ACTIEPUNT 1 → Som op waartegen de tekst over de macroregionale aanpak met zijn „driewerf ja” ja zegt.
ACTIEPUNT 2 → Ga alsjeblieft verder met de tekst over de macroregionale aanpak, direct na de laatste zin.
──────── TEKSTFRAGMENT ────────
Een effectieve macroregionale aanpak ter versterking van de synergieën tussen verschillende EU-beleidslijnen en ter coördinatie van de inspanningen van een groot aantal belanghebbenden in de Adriatisch-Ionische regio moet gebaseerd zijn op een „driewerf ja”: ja tegen meer aanvullende financiering, ja tegen meer institutionele coördinatie en ja tegen meer nieuwe projecten. Hierbij zou de particuliere sector een belangrijke rol toebedeeld krijgen.

2.8.3

Een goed gestructureerde macroregionale strategie kan een gemeenschappelijk Europees kader bieden voor de bevordering van culturele verrijking en empowerment van nationale maatschappelijke organisaties op regionaal niveau. Dit is vooral belangrijk voor regio's als Oost-Europa of de Balkan, waar de consolidatie van democratische praktijken hand in hand gaat met de ontwikkeling van een bloeiende en dynamische publieke ruimte.
──────── AANGELEVERDE GEGEVENS ────────
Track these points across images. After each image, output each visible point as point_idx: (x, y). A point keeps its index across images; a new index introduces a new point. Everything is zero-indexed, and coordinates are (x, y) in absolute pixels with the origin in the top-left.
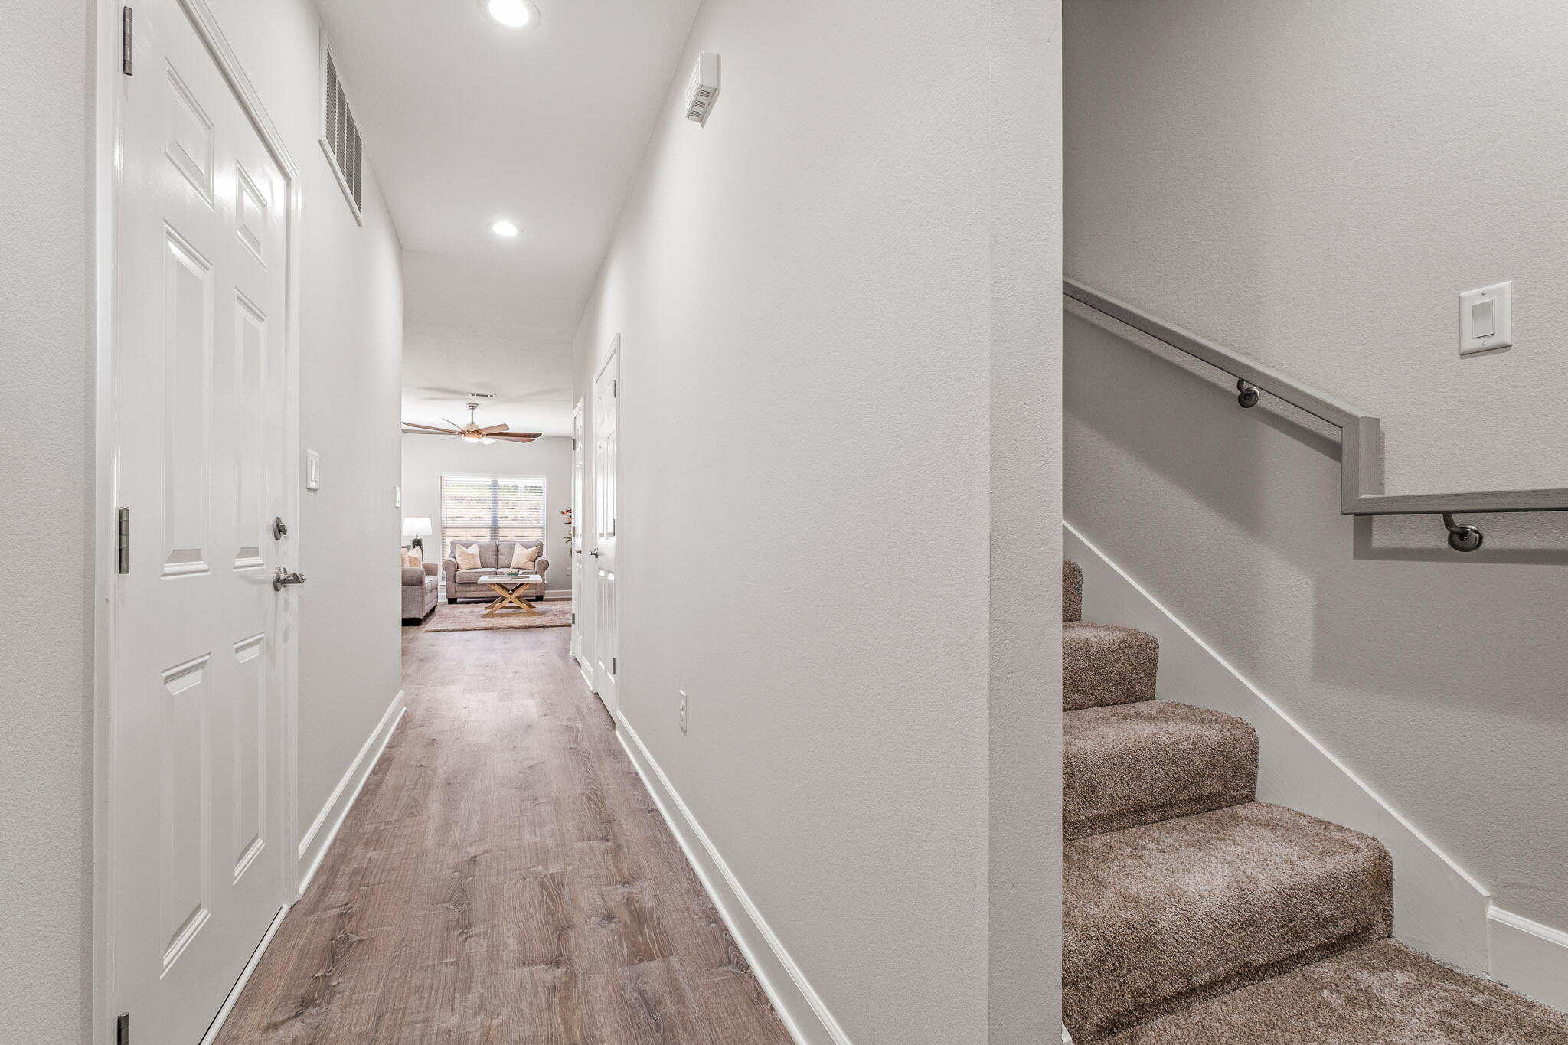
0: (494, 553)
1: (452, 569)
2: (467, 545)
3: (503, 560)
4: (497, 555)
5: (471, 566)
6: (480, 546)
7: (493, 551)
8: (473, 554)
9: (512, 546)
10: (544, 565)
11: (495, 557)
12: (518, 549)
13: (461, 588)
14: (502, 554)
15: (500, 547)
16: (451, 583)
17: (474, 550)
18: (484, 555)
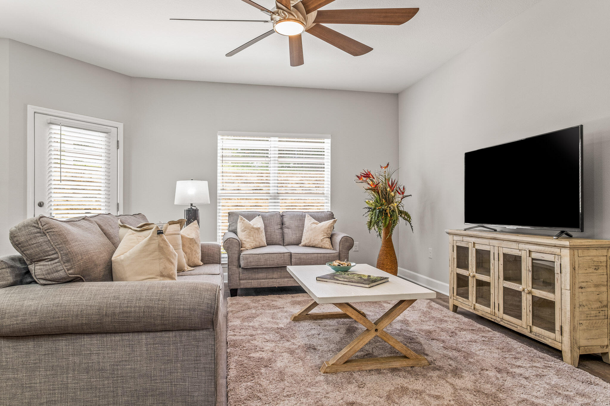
0: (279, 227)
1: (235, 249)
2: (250, 217)
3: (290, 235)
4: (282, 228)
5: (258, 244)
6: (264, 218)
7: (278, 224)
8: (258, 229)
9: (301, 218)
10: (348, 244)
11: (280, 231)
12: (309, 222)
13: (247, 275)
14: (288, 228)
15: (285, 219)
16: (235, 268)
17: (258, 223)
18: (269, 229)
────────
ANTWOORD 1 →
- meer aanvullende financiering
- meer institutionele coördinatie
- meer nieuwe projecten

ANTWOORD 2 →
2.8.4

Met behulp van een macroregionale strategie kan infrastructuurontwikkeling op een transnationale geografische schaal worden gepland. Aldus kan de ontwikkeling van ICT-netwerken, snelwegen, spoorwegen en havens worden bevorderd en worden gezorgd voor territoriale cohesie en concurrentievermogen zonder belemmeringen of knelpunten.

2.9

Ondanks de lange aanlooptijd wordt er sinds kort enorme vaart gezet achter het project en moet het op stel en sprong worden afgerond; dat komt het eindresultaat niet ten goede.

3.   De discussienota: reikwijdte en doelstellingen

3.1

In de EUSAIR is de Ionische Zee een gemeenschappelijke en cruciale factor. De strategie moet gericht zijn op terreinen van gemeenschappelijk regionaal belang, die van grote betekenis zijn voor de Adriatische en Ionische landen, en moet duidelijkheid verschaffen over allerlei praktische zaken (pijlers, governance, enz.). De prioritaire terreinen en doelstellingen van het actieplan moeten een weerspiegeling zijn van door de regeringen en vertegenwoordigers van de sociale partners gedeelde ambities en duurzame oplossingen voor gemeenschappelijke problemen, waarbij bijzondere aandacht wordt besteed aan maritieme en mariene investeringen voor groei en werkgelegenheid.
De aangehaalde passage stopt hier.